▶ _Фрагмент документа_:
Немалая часть офицерства считала, что именно для закрепления добытой в Феврале свободы прежде всего необходимо сбросить с плеч России Германию и Австро-Венгрию, которые стремились расчленить ее и экономически предельно ослабить и тем самым низвести до положения второстепенной европейской державы.
Что эти опасения имели под собой основания, подтверждают воспоминания немецкого генерала Макса Гофмана — в ту пору начальника штаба Восточного фронта.
«Свергнуть большевистское правительство, на мой взгляд, не стоило бы никаких особых усилий. Для этого достаточно было бы занять линию Смоленск — Петербург, образовать в Петербурге новое правительство, которое должно было бы пустить слух, что наследник цесаревич жив; назначить последнему регента и привезти Временное правительство в Москву. В качестве регента я наметил великого князя Павла, с которым главнокомандующий Восточного фронта (принц Гогенлоэ. — Ю. В.) вступил в сношения… Вся эта комбинация избавила бы Россию от ужасов голода и холода и спасла бы жизнь миллионам людей…»[17]
Существенно проясняют данный факт и воспоминания австрийского министра иностранных дел графа Оттокара Чернина.

▶ _Исходные данные_:
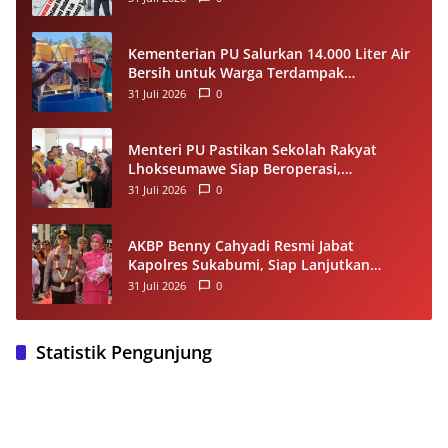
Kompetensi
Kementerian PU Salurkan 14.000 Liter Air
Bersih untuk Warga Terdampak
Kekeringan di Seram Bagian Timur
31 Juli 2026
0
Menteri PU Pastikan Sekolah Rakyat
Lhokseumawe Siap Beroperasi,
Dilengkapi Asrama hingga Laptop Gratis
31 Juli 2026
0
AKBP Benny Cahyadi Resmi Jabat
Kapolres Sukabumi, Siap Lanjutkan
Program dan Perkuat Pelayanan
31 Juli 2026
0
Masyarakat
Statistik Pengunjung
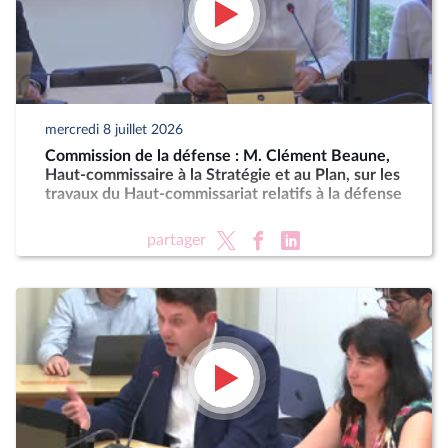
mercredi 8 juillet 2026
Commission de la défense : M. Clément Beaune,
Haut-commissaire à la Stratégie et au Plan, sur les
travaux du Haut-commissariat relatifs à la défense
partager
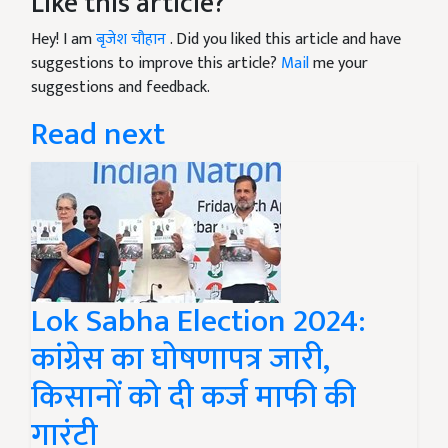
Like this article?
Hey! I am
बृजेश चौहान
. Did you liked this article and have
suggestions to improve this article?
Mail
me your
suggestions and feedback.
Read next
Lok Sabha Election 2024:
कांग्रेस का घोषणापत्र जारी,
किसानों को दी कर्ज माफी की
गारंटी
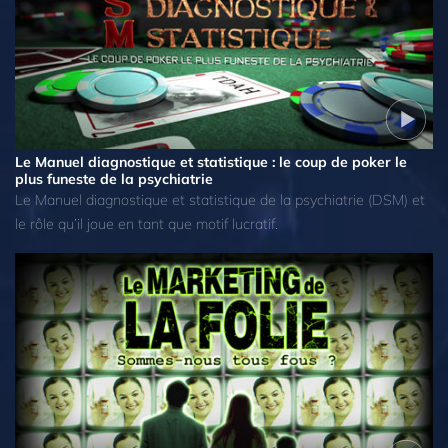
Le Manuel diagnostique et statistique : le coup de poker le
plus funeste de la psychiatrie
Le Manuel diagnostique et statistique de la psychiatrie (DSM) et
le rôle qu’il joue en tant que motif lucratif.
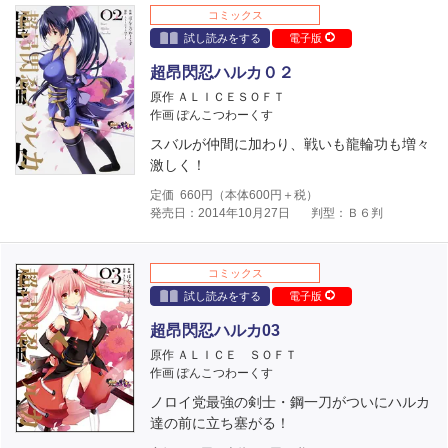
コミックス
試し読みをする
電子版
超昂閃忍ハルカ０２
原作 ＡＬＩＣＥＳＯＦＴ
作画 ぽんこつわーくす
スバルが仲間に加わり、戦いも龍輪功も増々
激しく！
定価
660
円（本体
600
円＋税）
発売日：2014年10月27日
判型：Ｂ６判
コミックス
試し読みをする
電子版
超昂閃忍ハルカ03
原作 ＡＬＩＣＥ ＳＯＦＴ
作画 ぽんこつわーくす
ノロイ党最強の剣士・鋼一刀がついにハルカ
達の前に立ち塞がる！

▶ _Об упражнении_: Повторите приведенный выше фрагмент документа целиком, без каких-либо изменений.

▶ _Результат выполнения_:
Немалая часть офицерства считала, что именно для закрепления добытой в Феврале свободы прежде всего необходимо сбросить с плеч России Германию и Австро-Венгрию, которые стремились расчленить ее и экономически предельно ослабить и тем самым низвести до положения второстепенной европейской державы.
Что эти опасения имели под собой основания, подтверждают воспоминания немецкого генерала Макса Гофмана — в ту пору начальника штаба Восточного фронта.
«Свергнуть большевистское правительство, на мой взгляд, не стоило бы никаких особых усилий. Для этого достаточно было бы занять линию Смоленск — Петербург, образовать в Петербурге новое правительство, которое должно было бы пустить слух, что наследник цесаревич жив; назначить последнему регента и привезти Временное правительство в Москву. В качестве регента я наметил великого князя Павла, с которым главнокомандующий Восточного фронта (принц Гогенлоэ. — Ю. В.) вступил в сношения… Вся эта комбинация избавила бы Россию от ужасов голода и холода и спасла бы жизнь миллионам людей…»[17]
Существенно проясняют данный факт и воспоминания австрийского министра иностранных дел графа Оттокара Чернина.